Currently, local differences among the Member States with regards to e.g., KYC-requirements, marketing to or onboarding of retail clients, passporting of financial products etc. create a fragmented market. This significantly reduces the ability for providers of financial services and/or products to efficiently serve retail clients across the EU. Not only does this oppose the basic principle of the CMU as it means an unequal availability of products and services across Member States, but as our evidence suggests retail investors without access to certain products and/or services in their home states have been seeking access to those products and/or services from other states. In some cases this entails they might not be able to fully comprehend the products’ and/or services’ terms, conditions and disclosures due to language barriers posing a risk to investor protection.

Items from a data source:
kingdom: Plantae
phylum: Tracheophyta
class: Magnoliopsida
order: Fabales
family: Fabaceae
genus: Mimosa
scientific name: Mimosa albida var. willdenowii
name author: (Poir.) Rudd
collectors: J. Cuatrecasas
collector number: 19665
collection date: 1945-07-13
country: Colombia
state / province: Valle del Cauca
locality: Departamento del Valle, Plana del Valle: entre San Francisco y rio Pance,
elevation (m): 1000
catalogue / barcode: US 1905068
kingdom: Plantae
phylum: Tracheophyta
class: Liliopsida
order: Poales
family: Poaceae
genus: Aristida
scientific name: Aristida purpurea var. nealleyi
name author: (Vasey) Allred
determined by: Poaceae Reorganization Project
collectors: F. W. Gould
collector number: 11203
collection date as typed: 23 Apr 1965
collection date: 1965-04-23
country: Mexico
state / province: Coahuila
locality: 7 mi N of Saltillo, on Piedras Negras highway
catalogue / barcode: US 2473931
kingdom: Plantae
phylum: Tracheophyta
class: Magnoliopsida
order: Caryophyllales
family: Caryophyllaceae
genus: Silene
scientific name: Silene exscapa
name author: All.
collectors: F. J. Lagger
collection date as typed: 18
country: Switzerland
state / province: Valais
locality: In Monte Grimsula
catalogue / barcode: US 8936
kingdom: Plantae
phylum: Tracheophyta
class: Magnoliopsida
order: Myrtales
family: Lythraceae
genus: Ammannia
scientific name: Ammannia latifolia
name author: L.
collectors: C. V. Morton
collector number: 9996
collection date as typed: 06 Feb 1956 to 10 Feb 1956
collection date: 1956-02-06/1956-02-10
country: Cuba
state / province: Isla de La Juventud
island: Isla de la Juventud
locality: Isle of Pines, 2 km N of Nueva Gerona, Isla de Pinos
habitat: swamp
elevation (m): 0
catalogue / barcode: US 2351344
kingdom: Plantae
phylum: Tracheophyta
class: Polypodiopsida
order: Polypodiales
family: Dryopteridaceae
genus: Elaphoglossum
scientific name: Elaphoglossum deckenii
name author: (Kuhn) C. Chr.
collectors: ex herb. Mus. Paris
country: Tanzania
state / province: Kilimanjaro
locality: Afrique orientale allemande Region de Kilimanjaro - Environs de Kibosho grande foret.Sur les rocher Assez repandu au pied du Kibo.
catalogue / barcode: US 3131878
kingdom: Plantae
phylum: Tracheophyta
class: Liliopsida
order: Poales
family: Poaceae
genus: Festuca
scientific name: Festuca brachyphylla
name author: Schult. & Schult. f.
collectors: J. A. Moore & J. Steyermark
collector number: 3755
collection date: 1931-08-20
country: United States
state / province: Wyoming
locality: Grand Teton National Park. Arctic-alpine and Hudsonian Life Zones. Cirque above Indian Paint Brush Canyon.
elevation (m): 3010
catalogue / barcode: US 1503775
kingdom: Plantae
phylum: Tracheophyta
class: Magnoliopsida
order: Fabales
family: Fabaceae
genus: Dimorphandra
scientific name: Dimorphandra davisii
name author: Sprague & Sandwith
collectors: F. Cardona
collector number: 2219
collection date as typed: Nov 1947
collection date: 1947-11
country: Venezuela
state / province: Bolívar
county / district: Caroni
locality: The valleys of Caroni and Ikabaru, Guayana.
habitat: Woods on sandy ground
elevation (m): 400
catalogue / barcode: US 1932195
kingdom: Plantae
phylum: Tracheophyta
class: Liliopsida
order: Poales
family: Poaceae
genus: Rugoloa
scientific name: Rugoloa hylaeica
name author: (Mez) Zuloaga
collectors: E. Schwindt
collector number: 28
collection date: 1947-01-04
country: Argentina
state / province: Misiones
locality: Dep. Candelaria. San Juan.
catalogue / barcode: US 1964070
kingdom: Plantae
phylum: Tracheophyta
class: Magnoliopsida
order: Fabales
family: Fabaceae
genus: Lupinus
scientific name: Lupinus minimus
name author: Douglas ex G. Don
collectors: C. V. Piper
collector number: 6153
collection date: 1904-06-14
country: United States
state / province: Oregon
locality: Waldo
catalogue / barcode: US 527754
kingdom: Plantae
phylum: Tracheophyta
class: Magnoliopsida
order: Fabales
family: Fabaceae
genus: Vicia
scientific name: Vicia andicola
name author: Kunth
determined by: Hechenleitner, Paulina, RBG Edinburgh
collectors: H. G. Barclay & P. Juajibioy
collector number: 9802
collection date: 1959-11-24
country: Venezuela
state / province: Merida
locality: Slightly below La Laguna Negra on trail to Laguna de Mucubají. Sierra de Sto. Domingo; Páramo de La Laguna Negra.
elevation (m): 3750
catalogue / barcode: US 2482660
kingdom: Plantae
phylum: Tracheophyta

## Required work
Reproduce the part of the passage on fragmented EU financial markets that begins at the words "Currently, local differences" and stops after the words "to investor protection.". The records are separate material and have no connection to the text.

## Answer for the task
Currently, local differences among the Member States with regards to e.g., KYC-requirements, marketing to or onboarding of retail clients, passporting of financial products etc. create a fragmented market. This significantly reduces the ability for providers of financial services and/or products to efficiently serve retail clients across the EU. Not only does this oppose the basic principle of the CMU as it means an unequal availability of products and services across Member States, but as our evidence suggests retail investors without access to certain products and/or services in their home states have been seeking access to those products and/or services from other states. In some cases this entails they might not be able to fully comprehend the products’ and/or services’ terms, conditions and disclosures due to language barriers posing a risk to investor protection.